# 取り組む課題
項目の中から「context」という語を含む行をすべて見つけ、一行ずつ書き写すこと。大文字と小文字は区別する。

# 項目一覧

--------------------------------

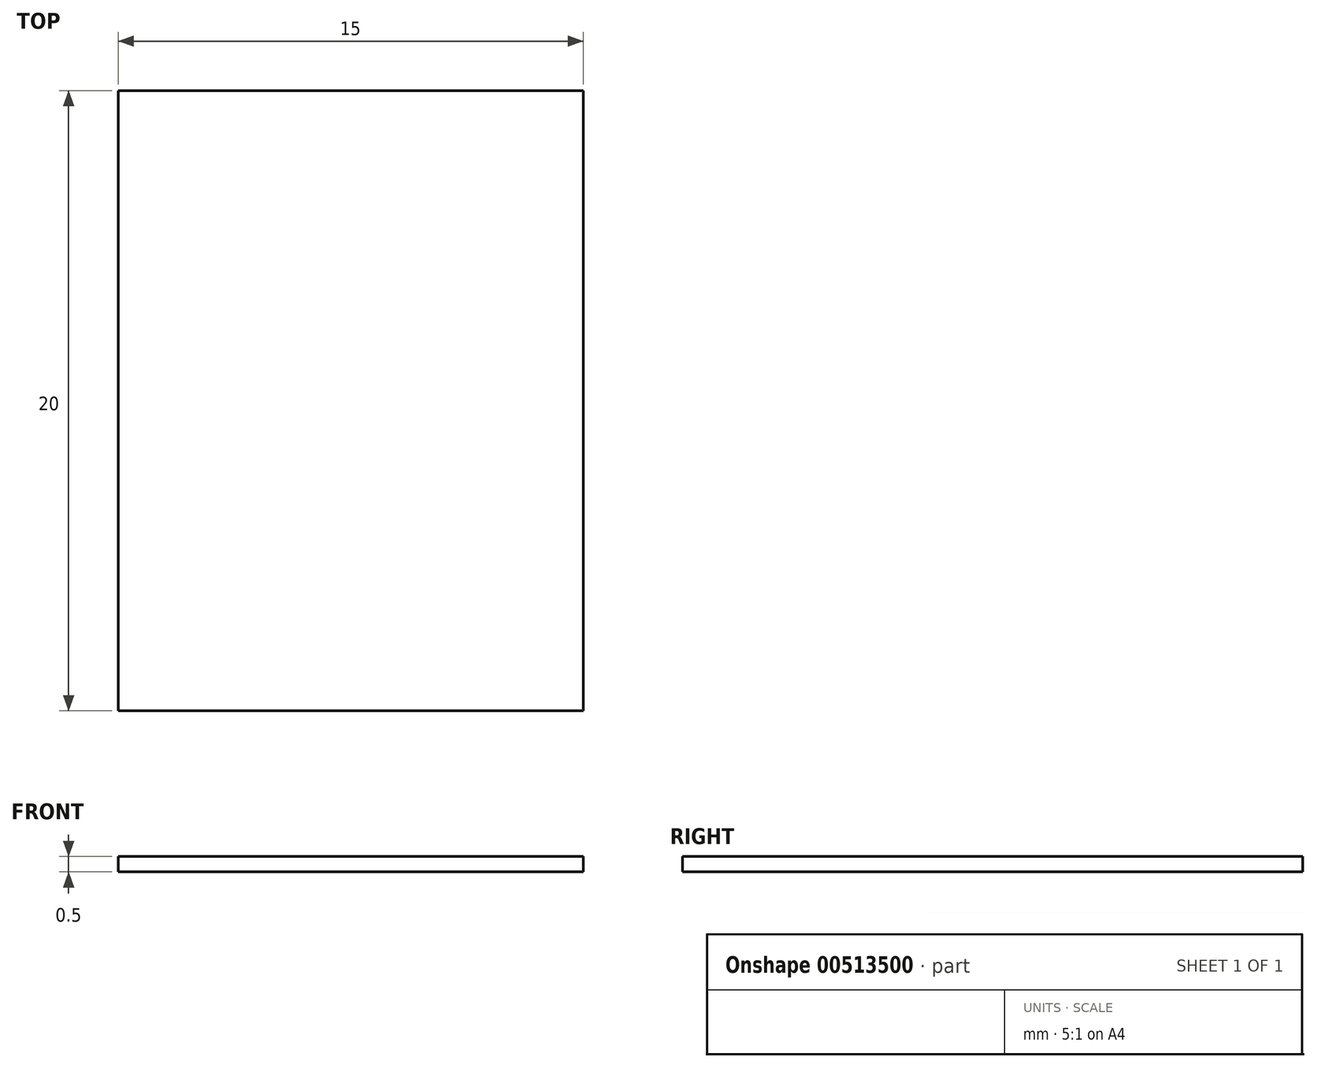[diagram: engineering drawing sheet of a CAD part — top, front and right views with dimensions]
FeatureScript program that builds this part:
annotation { "Feature Type Name" : "Feature", "Feature Type Description" : "" }
export const myFeature = defineFeature(function(context is Context, id is Id, definition is map)
    precondition{}
    {
        {
            var Q0;
            Q0=qCreatedBy(makeId("Top.planeOp"),FACE);
            var sketch = newSketch(context, id + "F0", { "sketchPlane" : qUnion([Q0])});
            skLineSegment(sketch, "E0.bottom", {"start": v(7.5, -10) * mm, "end": v(-7.5, -10) * mm});
            skLineSegment(sketch, "E0.top", {"start": v(7.5, 10) * mm, "end": v(-7.5, 10) * mm});
            skLineSegment(sketch, "E0.left", {"start": v(7.5, -10) * mm, "end": v(7.5, 10) * mm});
            skLineSegment(sketch, "E0.right", {"start": v(-7.5, -10) * mm, "end": v(-7.5, 10) * mm});
            skPoint(sketch, "E0.middle", {"position": v(0, 0) * mm});
            skSolve(sketch);
        }
        {
            var Q0;
            Q0=makeQuery(id+"F0.imprint","IMPRINT",FACE,{"disambiguationData":[TD([[makeQuery(id+"F0.imprint","IMPRINT",EDGE,{"derivedFrom":sQuery(id+"F0.wireOp",EDGE,"E0.bottom")}),-1.0]])]});
            extrude(context, id + "F1", {"entities" : qUnion([Q0]), "depth" : .5 * mm});
        }
    });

--------------------------------

# 以下の回答
export const myFeature = defineFeature(function(context is Context, id is Id, definition is map)
            var sketch = newSketch(context, id + "F0", { "sketchPlane" : qUnion([Q0])});
            extrude(context, id + "F1", {"entities" : qUnion([Q0]), "depth" : .5 * mm});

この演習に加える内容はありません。